Fig 4. The tumor chromatin landscape.

(A-E) Confocal images of eye imaginal discs, clones are indicated by GFP expression (green) and neuronal differentiation is visualized by an ELAV staining (red or grey). (A-B) Control disc showing a normal photoreceptor differentiation pattern (y,w,eyFlp; act>y+>Gal4, UAS-GFP; FRT82). (C-D) Early oncogenesis (day7), the clones are homozygous scribble mutant and overexpress Ras^v12 (Ras^V12; scrib ^-/-), changing the morphology of the disc and blocking photoreceptor differentiation (y,w,eyFlp; act>y+>Gal4, UAS-GFP, UAS-Ras^V12; FRT82 scrib^2-,e). (E) Late oncogenesis (day 9), the clones have overgrown neighboring tissue and formed a massive tumor. (F) Comparing the log fold change of the differential peaks between tumor and wild type, for FAIRE (y-axis) and ATAC (x-axis) shows the greater dynamic range of ATAC. (G) MA-plot of the 36506 peaks with their mean number of counts (x-axis) and their log fold change between wild type and Ras^V12; scrib ^-/- (y-axis). 11516 peaks (red) are called significantly different (padj < 0.01) by DESeq2 using the batch effect (see Materials and Methods). (H) Gene Set Enrichment Analysis plots showing a strong correlation between genes [69] up regulated in Ras^V12; scrib ^-/- tumors and the opening of nearby regulatory regions (top) and vice versa (bottom). (I) Example of a gradually opening regulatory region in an intron of p53, a known tumor suppressor gene with significantly increased expression in these tumors (logFC = 0.73, padj < 0.0017).
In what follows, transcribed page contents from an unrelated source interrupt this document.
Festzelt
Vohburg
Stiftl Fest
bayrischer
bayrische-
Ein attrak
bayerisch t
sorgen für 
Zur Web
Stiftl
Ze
Fig 5. Regulator detection by motif inference.

(A) Motifs enriched in the activity-gaining enhancers for the transcription factors AP-1, Stat92E, Scalloped, nuclear receptor family, Zelda and Brf. (B) Venn diagram of the tumor-specific enhancers that are predicted to be responsive to AP-1, Stat92E and Brf transcription factors. (C) The motif enrichment score (i-cisTarget) of the six transcription factors plotted for each of the four different enhancer groups; opening after Upd-overexpression (activating Stat92E), Stably opening enhancers, All opening enhancers and Gradually opening enhancers in Ras^V12;Scrib^-/- tumors. The heatmaps are representing a subset of the regions that are classified as stably or gradually opening. A variance stabilizing transformation (DESeq2) was performed on the count data, blue indicates low and red indicates high peak intensity.
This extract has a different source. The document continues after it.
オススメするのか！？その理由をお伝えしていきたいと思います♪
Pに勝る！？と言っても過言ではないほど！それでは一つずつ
Fig 6. Validation of Stat92E as a key regulator during Ras^V12; scrib ^-/- oncogenesis.

(A-C) Confocal images of eye-antennal imaginal discs, clones are indicated in green and DAPI in blue. (A) Wild type disc from a 5 day old larva with MARCM clones expressing GFP (B) An eye-antennal tumor taken from an 8 day old larva with the Ras^V12; scrib ^-/- clones. (C) An eye-antennal disc from an 8 day old larva with the Ras^V12; Stat92E^85c9, scrib ^-/- clones, showing partial rescue of the tumor phenotype. (D) Opening of predicted Stat92E enhancers from Ras^V12 ; scrib ^-/- tumors vs wild type (x-axis), compared to the opening of these enhancers when ectopically activating the JAK/STAT signaling pathway vs wild type (y-axis). (E) Predicted Stat92E enhancer region inside an intron of Imp, the enhancer is significantly more active in the Upd eye discs compared to wild type (logFC 1.28 padj 0.005) and even more so in the Ras^V12; scrib ^-/- tumors compared to wild type (logFC 3.44 padj 1e-33). (F) Heatmap showing the expression level of 28 genes [42] that have at least one activated enhancer predicted to be Stat92E responsive (Fig. 6A).